How would you illustrate and discuss such a case ? Do you have any example of publications that address this issue ?
Here are some ideas :
- Discuss that there is less DEG between the conditions X and Y than between X and Z (where there is an effect that has been biologically confirmed). However I find this a bit weak.
- Discuss that there is obviously no global differences between X and Y beside some differences that might be anecdotical.
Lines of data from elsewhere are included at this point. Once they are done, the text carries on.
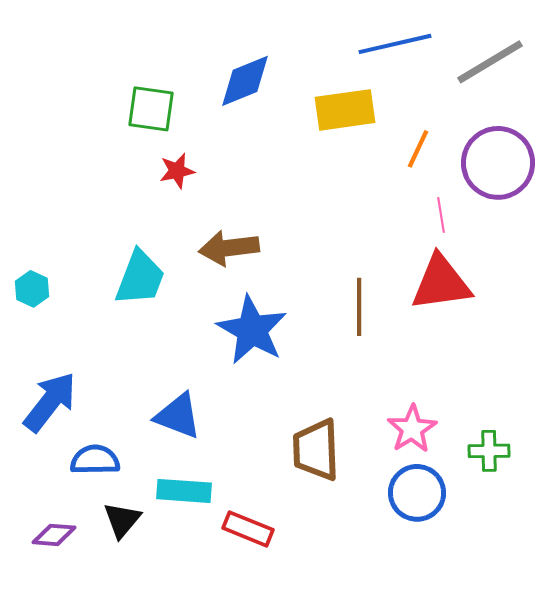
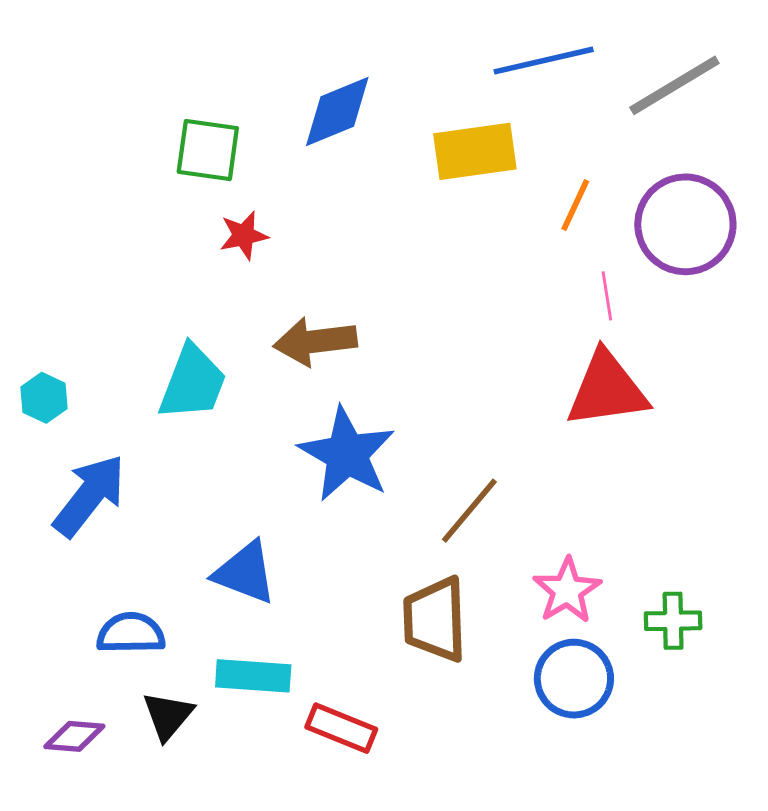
brown line: (359, 307) -> (469, 511), moved, turned 40
blue arrow: (50, 402) -> (89, 496), moved

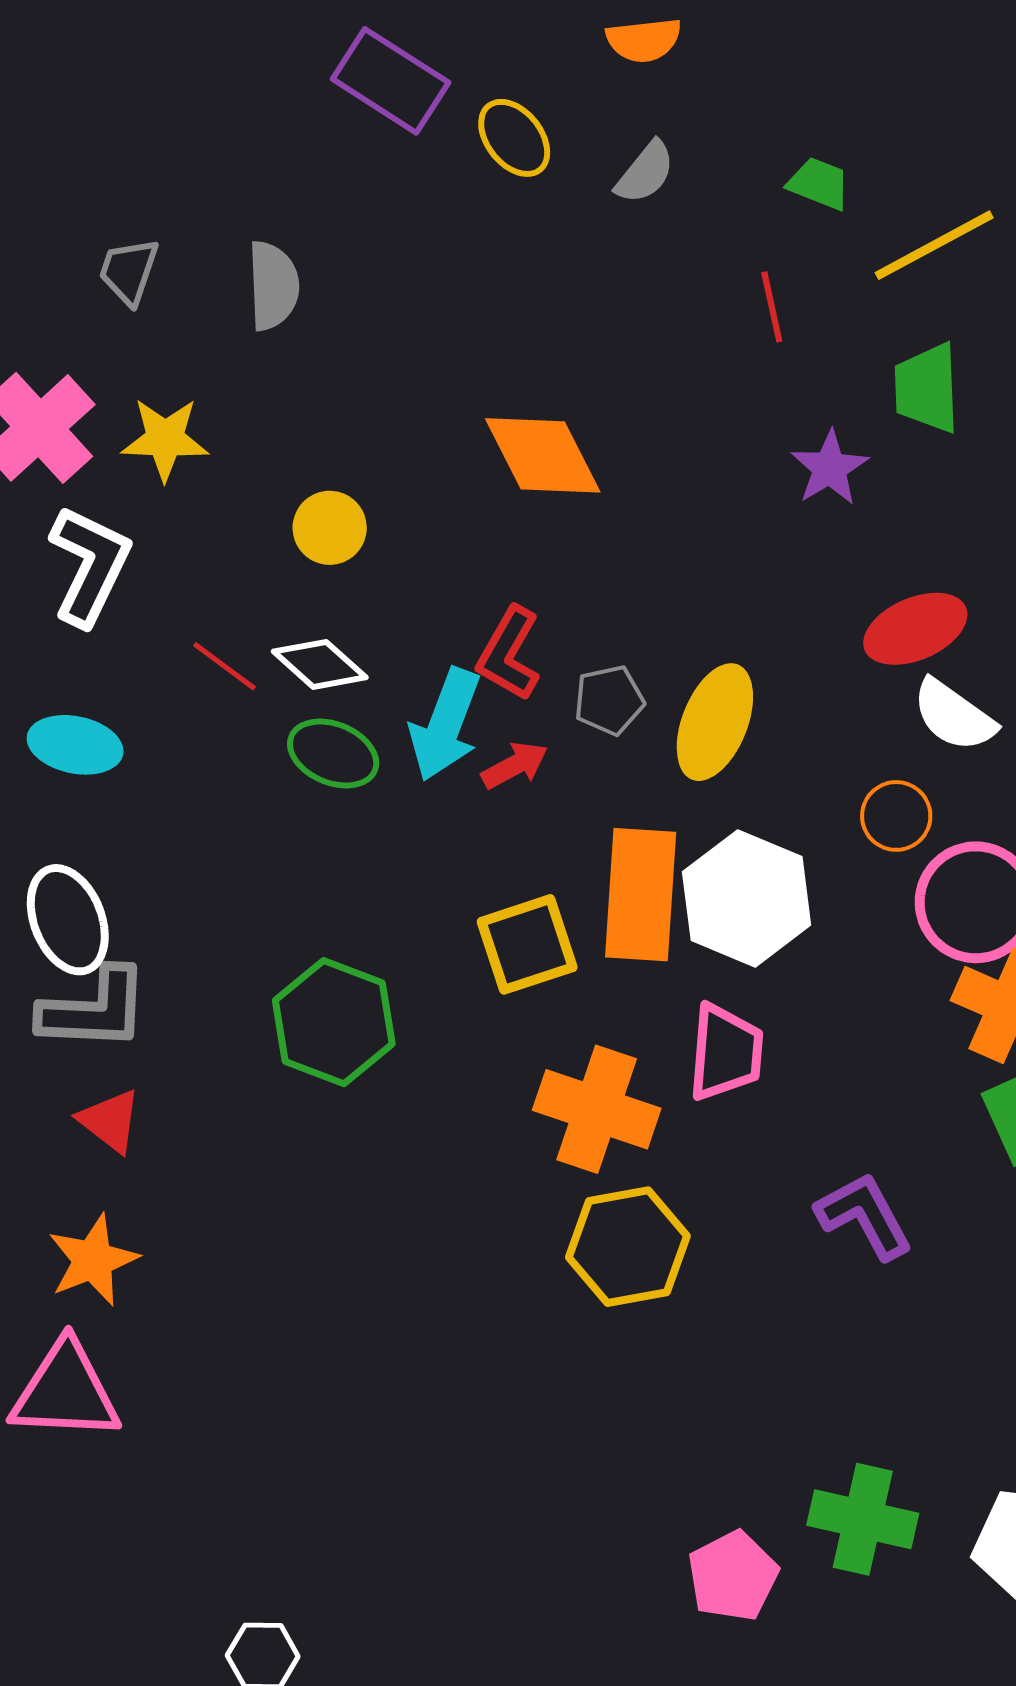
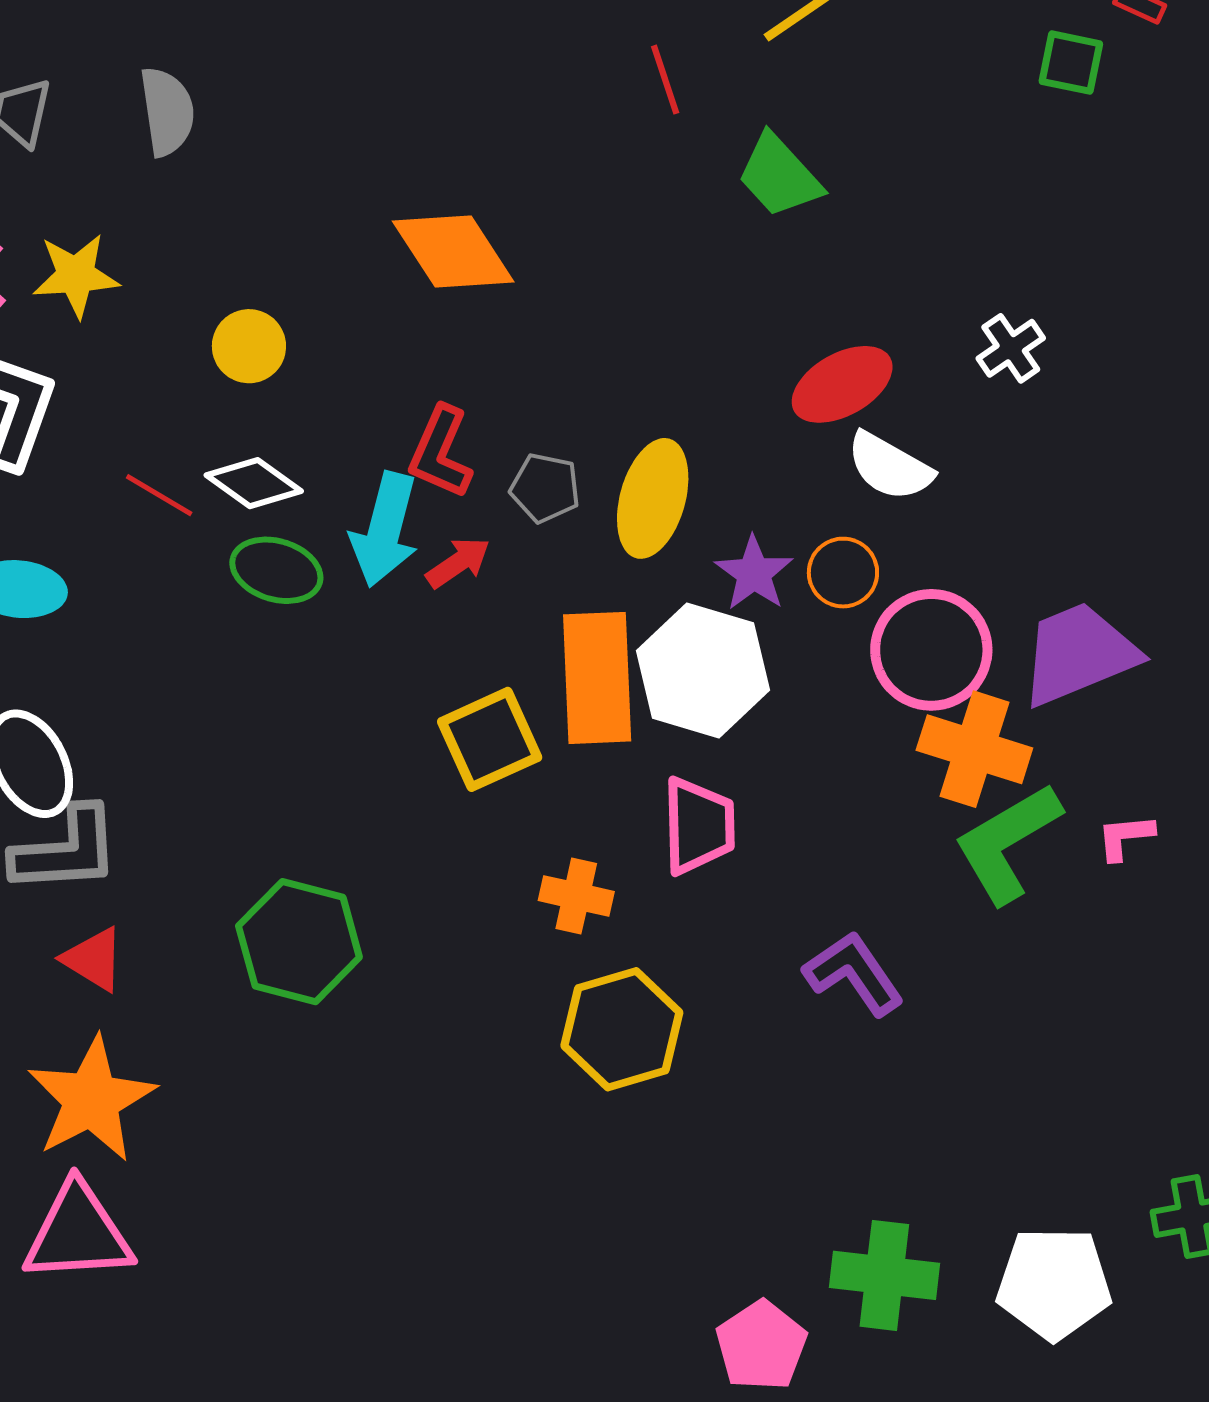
green trapezoid: (927, 388) -> (779, 176), moved, turned -34
purple star: (830, 468) -> (754, 573), moved
gray pentagon: (609, 700) -> (545, 488), turned 30
green hexagon: (334, 1022) -> (299, 942), moved
orange cross: (597, 1109) -> (576, 896), size x0.6
orange star: (93, 1260) -> (91, 1099), size x1.4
- Show MA-plot/volcano plot and let the reader decide for himself.
Best,
Carlo
A possible (but maybe also not strongly convincing) way would be to perform GO/KEGG enrichment and conclude that there are "no meaningful" differentially expressed genes.
Thank you for your input. Yes, that could be an interesting point in some cases. However sometimes the genes are deregulated based on their "genomic features" (position on chromosomes, presence of introns, nearby ncRNAs, ...) rather than their biological function and there is no functional link (GO/KEGG) between the DEG, even if there is a true effect.
Use a more stringent multiple-testing adjustment so no tests are significant after adjustment. Just kidding, don't do that. :)
Yep, I thought the same thing ^^
More seriously, let's assume that we can't change the stringency because we want to keep the same parameters across the full study (that includes more conditions than X and Y).
If there is no difference in X & Y (and if that has no bearing/influence on the conclusion(s) of the study) why not report the fact as is?
Perhaps you could compare condition X vs X (e.g., use 6 biological replicates for 3 vs 3 comparison) to demonstrate that variation plus a large number of genes invariably identifies some genes with differential expression. Or you could compare mixed (XY vs XY) or even randomly sampled data to make the same point.
If you start off with the null hypothesis "I will not detect a difference in mRNA expression between these two animals", then multiple-testing adjustments is probably the least of your worries.
replicate using orthogonal assays, like qPCR for RNA-Seq. There are much larger issues with RNA-Seq than just this.